Wonosobo (buseronline.com) - Ketua Tim Pembina Posyandu Jawa Tengah Nawal Arafah Yasin mengunjungi Posyandu Kenanga di Dusun Jenggeran, Desa Butuh Kidul, Kecamatan Kalikajar, Kabupaten Wonosobo, pada 8 September 2026.
Dilansir dari laman Jatengprov, dalam kunjungan tersebut, Nawal menilai
Posyandu Kenanga telah memenuhi enam Standar Pelayanan Minimal (SPM). Ia berharap keberadaan
Posyandu dapat semakin optimal dalam memberikan pelayanan kepada masyarakat.
"Posyandu itu sekarang tidak lagi hanya urusan timbang bayi, tetapi sekarang sudah melayani seluruh siklus kebutuhan masyarakat. Warga yang butuh bantuan bisa konsultasi ke Posyandu terdekat," kata Nawal.
Didampingi Wakil Gubernur
Jawa Tengah Taj Yasin, Nawal menjelaskan, enam SPM yang harus tersedia di
Posyandu meliputi bidang kesehatan, pendidikan, perumahan, pekerjaan umum, ketenteraman dan ketertiban umum serta perlindungan masyarakat (trantibumlinmas), dan sosial.
Pada bidang kesehatan, layanan mencakup penimbangan bayi dan pemeriksaan kesehatan ibu hamil. Bidang pendidikan mencakup layanan pendidikan anak usia dini (PAUD) hingga sekolah.
Sementara bidang perumahan mencakup bantuan Rumah Tidak Layak Huni (RTLH). Bidang pekerjaan umum meliputi akses sanitasi, air bersih, dan hunian.
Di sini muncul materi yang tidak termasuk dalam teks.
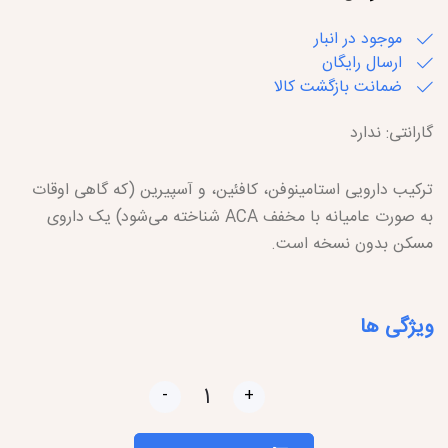
موجود در انبار
ارسال رایگان
ضمانت بازگشت کالا
گارانتی: ندارد
ترکیب دارویی استامینوفن، کافئین، و آسپیرین (که گاهی اوقات
به صورت عامیانه با مخفف ACA شناخته می‌شود) یک داروی
مسکن بدون نسخه است.
ویژگی ها
-
+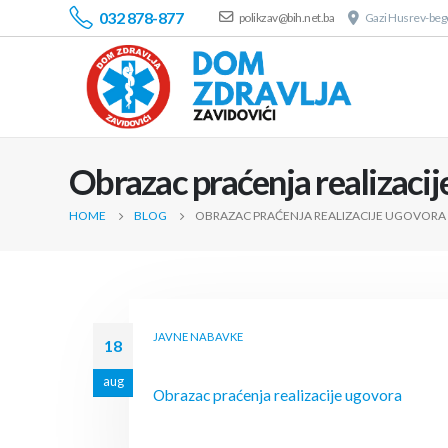
032 878-877
polikzav@bih.net.ba
Gazi Husrev-bego
Obrazac praćenja realizaci
HOME
BLOG
OBRAZAC PRAĆENJA REALIZACIJE UGOVORA
JAVNE NABAVKE
18
aug
Obrazac praćenja realizacije ugovora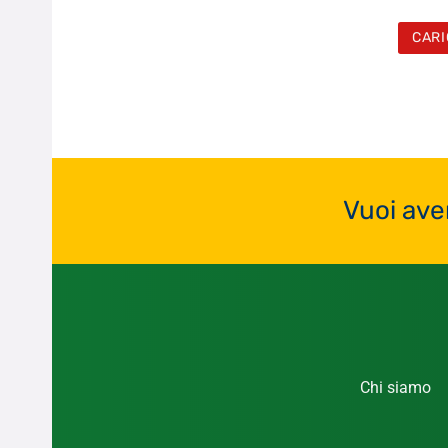
CARI
Vuoi ave
Chi siamo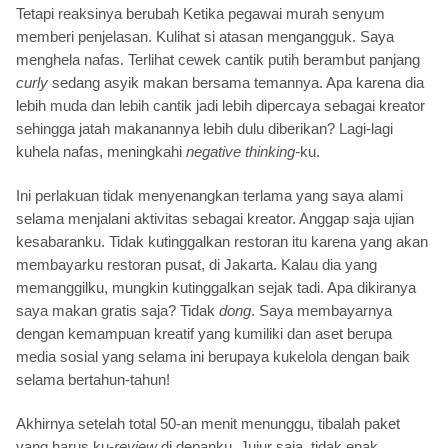
Tetapi reaksinya berubah Ketika pegawai murah senyum
memberi penjelasan. Kulihat si atasan mengangguk. Saya
menghela nafas. Terlihat cewek cantik putih berambut panjang
curly
sedang asyik makan bersama temannya. Apa karena dia
lebih muda dan lebih cantik jadi lebih dipercaya sebagai kreator
sehingga jatah makanannya lebih dulu diberikan? Lagi-lagi
kuhela nafas, meningkahi
negative thinking-
ku.
Ini perlakuan tidak menyenangkan terlama yang saya alami
selama menjalani aktivitas sebagai kreator. Anggap saja ujian
kesabaranku. Tidak kutinggalkan restoran itu karena yang akan
membayarku restoran pusat, di Jakarta. Kalau dia yang
memanggilku, mungkin kutinggalkan sejak tadi. Apa dikiranya
saya makan gratis saja? Tidak
dong
. Saya membayarnya
dengan kemampuan kreatif yang kumiliki dan aset berupa
media sosial yang selama ini berupaya kukelola dengan baik
selama bertahun-tahun!
Akhirnya setelah total 50-an menit menunggu, tibalah paket
yang harus ku-
review
di depanku. Jujur saja, tidak enak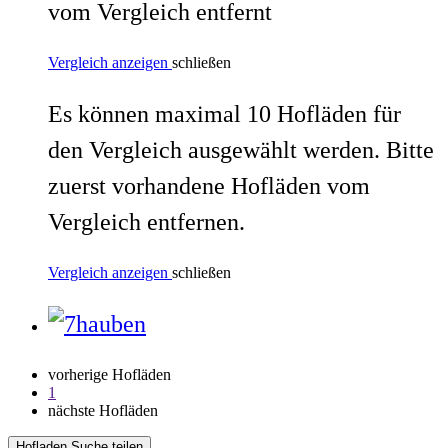
vom Vergleich entfernt
Vergleich anzeigen
schließen
Es können maximal 10 Hofläden für
den Vergleich ausgewählt werden. Bitte
zuerst vorhandene Hofläden vom
Vergleich entfernen.
Vergleich anzeigen
schließen
vorherige Hofläden
1
nächste Hofläden
Hofladen Suche teilen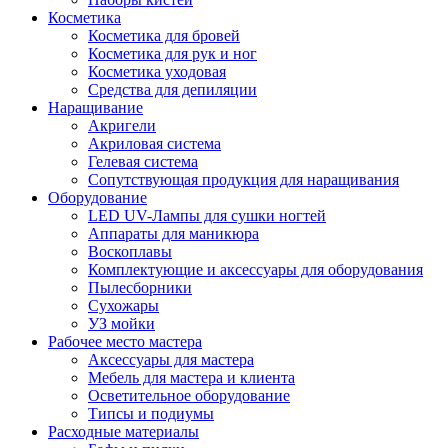
Косметика
Косметика для бровей
Косметика для рук и ног
Косметика уходовая
Средства для депиляции
Наращивание
Акригели
Акриловая система
Гелевая система
Сопутствующая продукция для наращивания
Оборудование
LED UV-Лампы для сушки ногтей
Аппараты для маникюра
Воскоплавы
Комплектующие и аксессуары для оборудования
Пылесборники
Сухожары
УЗ мойки
Рабочее место мастера
Аксессуары для мастера
Мебель для мастера и клиента
Осветительное оборудование
Типсы и подиумы
Расходные материалы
Untuk bidang trantibumlinmas, layanan mencakup persoalan kebencanaan, asusila, narkoba, dan berbagai permasalahan lainnya. Sedangkan bidang sosial meliputi pelayanan bagi penyandang disabilitas, jaminan kesehatan, serta orang dengan gangguan jiwa (ODGJ).
"Dengan makin luasnya layanan,
Posyandu sekarang juga bisa kerja sama dengan dokter rumah sakit untuk kesehatan, bisa kerja sama dengan psikolog untuk konsultasi lansia. Kadang lansia itu hanya ingin didengar ceritanya," imbuhnya.
Nawal menambahkan, Posyandu juga dapat menjadi tempat masyarakat menyampaikan berbagai keluhan sosial, termasuk persoalan data desil yang tidak sesuai maupun masalah bantuan pemerintah.
Seiring dengan bertambah luasnya fungsi
Posyandu, setiap
Posyandu juga diharapkan memiliki PAUD Emas, yakni PAUD berbasis masyarakat, sebagai bagian dari pelayanan pendidikan anak.
Dalam kunjungan tersebut, Nawal mengecek langsung pelaksanaan enam SPM dengan mewawancarai petugas di masing-masing bidang. Ia memastikan setiap meja pelayanan benar-benar menjalankan tugasnya, termasuk menguji layanan pengaduan secara daring.
Pada meja layanan sosial, Nawal meminta petugas menunjukkan progres pelayanan dan mencoba langsung layanan hotline menggunakan telepon seluler. "Ya, oke, aku WA ke hotline ternyata sudah masuk," ujar Nawal setelah mencoba layanan tersebut.